Despite the progress, data shows unintended pregnancies-mostly unplanned and mistimed than desired- are still recorded across the globe.
In Kenya, unintended pregnancies stand at 41 per cent, 34 per cent were mistimed while seven per cent were unwanted as per the latest report by Performance Monitoring Action (PMA) under the International Centre for Reproductive Health.
The Covid -19 pandemic affected health programs and services delivery for about three and a half months with the consequence being 1.4 million unintended pregnancies, according to the World Health Organisation (WHO).
Prof Gichangi, the PMA principal investigator, explained that contraceptives were 75 per cent obtained from public health facilities while 25 per cent of women went to private facilities but about “13 per cent of facilities surveyed were either stocked out of supplies,” between 2020 and 2021.
There were huge stockouts for implants stood at 34 per cent between 2019 and in 2021 and “injectables also faced stockouts at nearly 30 per cent in 2021,” explained Dr Gichangi and “male condoms too faced stockouts at 16 per cent in 2021 and we see a similar pattern in private facilities.”
The income levels matters as the report indicate that while 81 per cent of wealthy women met their demand for family planning but demand stood at 69 per cent for the poorest women.
The report further reveals that four out of 10 adolescents in Kenya have had sex out of curiosity while 15.9 per cent are forced and at least 64 per cent used a contraceptive method.
“We see adolescents are left behind, we need to look at programs which can help them access and use the methods when they require those methods,” said Prof Gichangi.
The Ministry of Health maintains that it’s illegal to offer family planning methods to children below 18 with severe consequences for culprits.
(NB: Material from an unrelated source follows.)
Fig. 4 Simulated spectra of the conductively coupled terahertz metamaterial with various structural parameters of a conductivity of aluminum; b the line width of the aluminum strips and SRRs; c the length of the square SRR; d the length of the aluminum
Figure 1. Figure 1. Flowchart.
The report, however, shows “16 per cent of adolescents reported discussing family planning with a health care provider or community health worker in the past year.”
Women who had similar discussions on family planning stood at 34 per cent for those aged between 20-24, and 32 per cent of those aged 25-49.
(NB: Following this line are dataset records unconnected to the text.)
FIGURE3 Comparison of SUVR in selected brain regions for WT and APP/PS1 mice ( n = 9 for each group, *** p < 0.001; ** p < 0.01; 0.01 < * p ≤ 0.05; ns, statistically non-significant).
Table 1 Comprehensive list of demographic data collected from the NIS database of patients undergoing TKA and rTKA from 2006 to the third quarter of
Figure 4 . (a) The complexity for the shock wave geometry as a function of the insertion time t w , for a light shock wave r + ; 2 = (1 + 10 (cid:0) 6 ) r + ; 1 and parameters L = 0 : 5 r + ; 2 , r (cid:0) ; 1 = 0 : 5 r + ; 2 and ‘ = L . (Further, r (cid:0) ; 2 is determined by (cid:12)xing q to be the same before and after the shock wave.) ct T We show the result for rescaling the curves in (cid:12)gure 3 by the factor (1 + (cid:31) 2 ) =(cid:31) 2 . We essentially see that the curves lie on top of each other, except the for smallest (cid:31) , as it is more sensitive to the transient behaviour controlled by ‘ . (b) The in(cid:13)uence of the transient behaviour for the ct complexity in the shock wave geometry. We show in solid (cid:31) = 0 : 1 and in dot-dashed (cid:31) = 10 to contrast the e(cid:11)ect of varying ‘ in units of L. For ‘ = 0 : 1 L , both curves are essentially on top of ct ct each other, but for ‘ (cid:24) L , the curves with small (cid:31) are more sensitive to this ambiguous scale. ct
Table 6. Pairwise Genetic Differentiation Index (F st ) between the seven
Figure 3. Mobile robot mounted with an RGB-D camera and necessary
Violence against women and other harmful practices were to be reduced to zero but the report revealed that about “25 per cent experienced a form of violence in the last year with 80 per cent being emotional and seems to be overriding between intimate and non-intimate partners,” noted Prof Gichangi.
Interestingly, the majority of the abused at 59 per cent reported to their own families, 38 per cent spoke to in-laws, 15 per cent to friends or neighbours, and 14 per cent to religious leaders with police, lawyers, and doctors only receiving 12 per cent of the cases.
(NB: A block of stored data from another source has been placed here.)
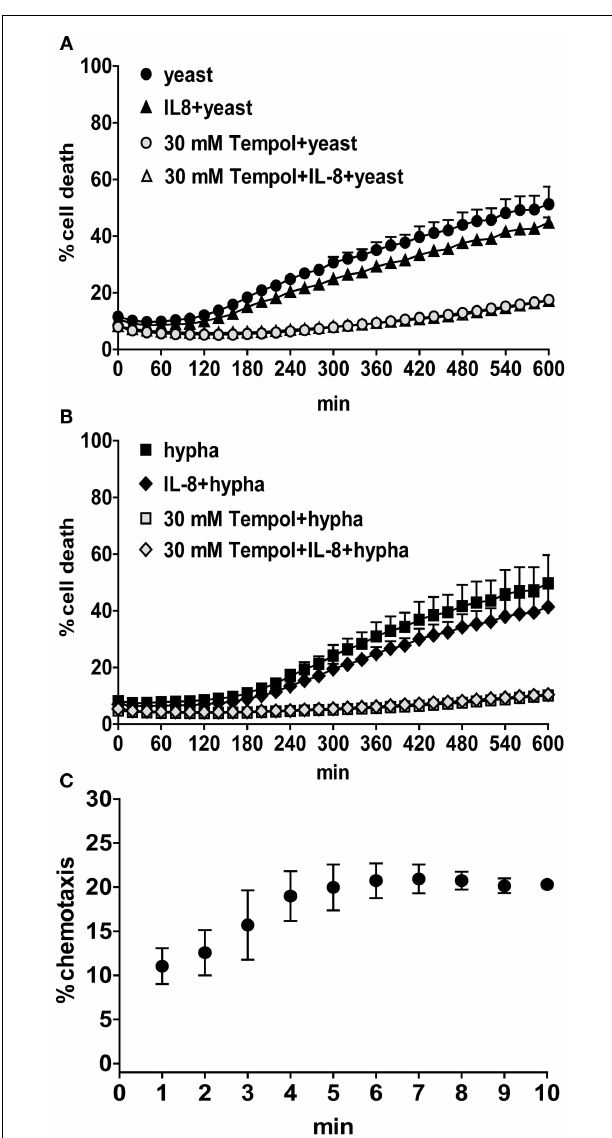
FIGURE 8 | During infection with C. albicans IL-8 does not enhance neutrophil NET formation. The rate of cell death of PMNs treated with 100nM IL-8 for 30min prior to infection with C. albicans (MOI 3) was analyzed over a period of 10h by measurement of DNA-staining by the cell-impermeable dye Sytox Green.The Y -axis represents the relative amount of dead cells after normalization to the lysis control (100%). Background values (unstimulated cells) were subtracted from all values. Black symbols: PMNs infected with yeast [ (A) , circles and triangles] or hyphal cells [ (B) , squares and rhombuses] and additionally with IL-8 (triangles and rhombuses); gray symbols: PMNs additionally treated with 30mMTempol. One representative experiment out of three independent experiments with three different donors is shown. Data are presented as means of three technical replicates ± SD. Neutrophil chemotaxis was measured in a transwell assay (C) .The Y -axis represent the percentage of neutrophil migration toward 10nM IL-8 normalized to 100% florescent labeled cells.The base line levels (migrated cells without chemoattractant) were subtracted from all values. One representative experiment out of three independent experiments with three different donors is shown. Data are presented as means of three technical replicates ±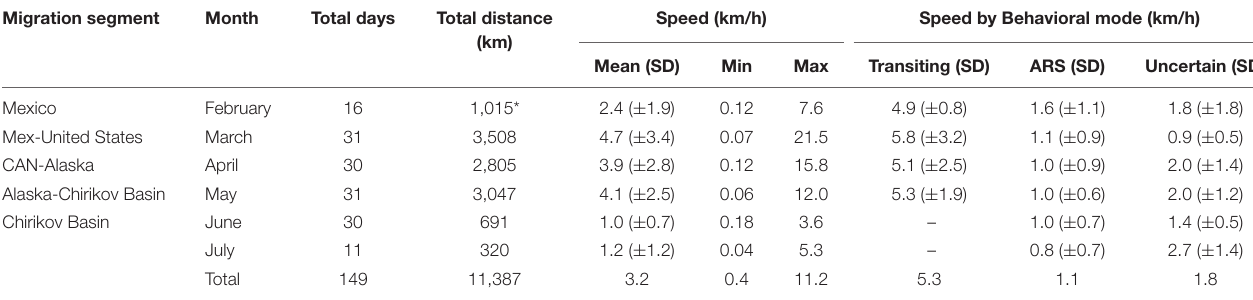
TABLE 1 | Summary of the obtained data by the satellite transmitter placed on María from San José del Cabo, BCS, Mexico, to the Chirikov Basin, 2017. Migration segment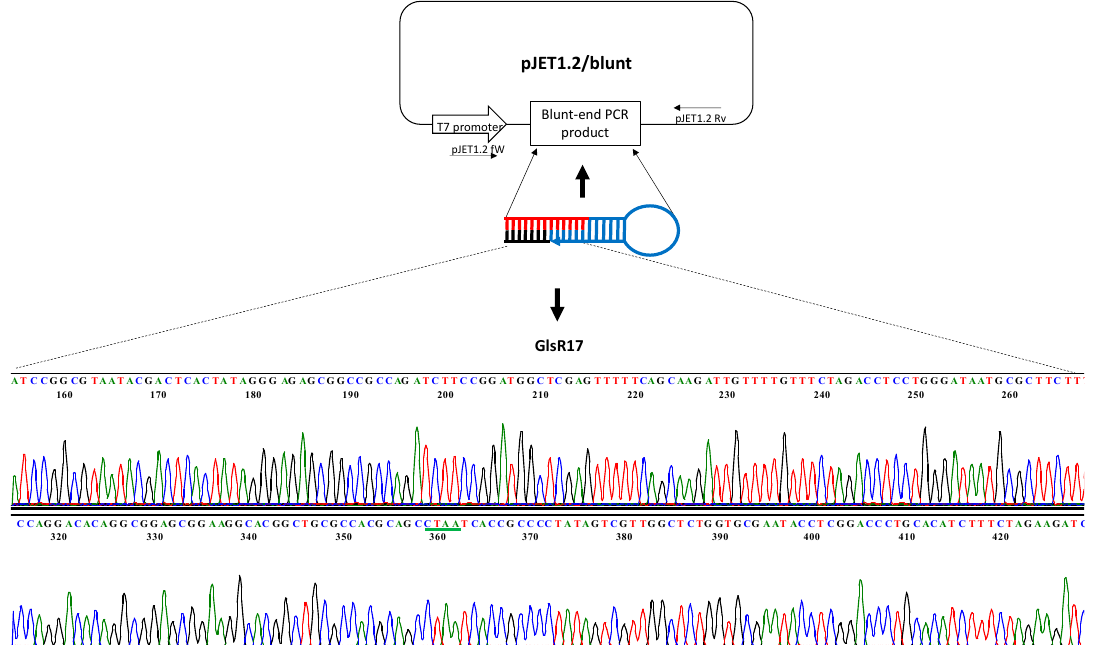
Figure 4. Identification of PCR-amplified fragments of GlsR17 from G . lamblia . PCR-amplified fragments with the primer pairs GlsR17-Fw and UniLoop were cloned into the pJET2.1/blunt vector and sequenced. The corresponding sequence identified the fragment of GlsR17. The green line indicates the sequences of the D box.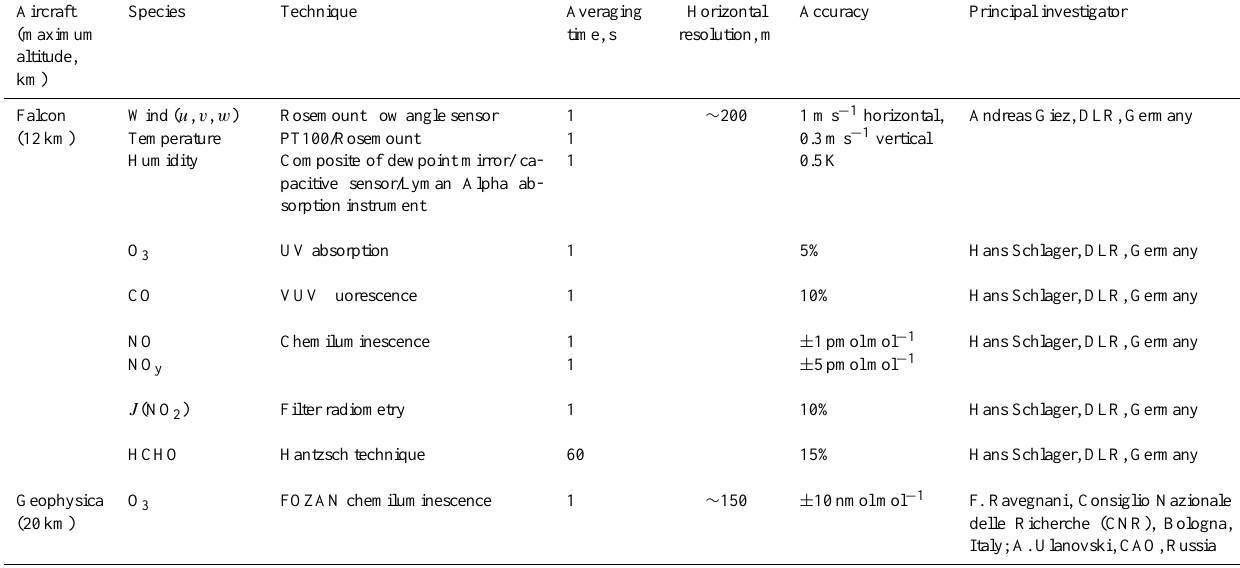
time, s resolution, m ∼ 1 1 1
According to the United Nations Population Fund (UNFP), over 60 per cent of unintended pregnancies end in abortion be it safe, unsafe, legal or illegal.
Dr Stephen Kaliti, head of Reproductive and Maternal Health at the Ministry of Health said family planning is pivotal in cascading social determinants of health and “unmet needs for contraception decreased by seven per cent among all women in Kenya from 19 per cent in 2014 to 12 per cent estimated in 2021.”
Dr Kaliti adds that while at one time the government had zero budget for family planning today “we spend roughly Sh3.5 billion-Sh5 billion every year on matters dealing with family planning.”
The family planning report focused on 11 key counties representative of Kenya’s demographic including Nairobi, Nandi, Nyamira, Siaya, Bungoma, Kakamega, WestPokot, Kiambu, Kericho, Kilifi, and Kitui.
Prof Gichangi and his team obtained key information from the same women and households over three years. Besides regular tracking of progress, the researchers also studied the drivers and dynamics of contraceptive use.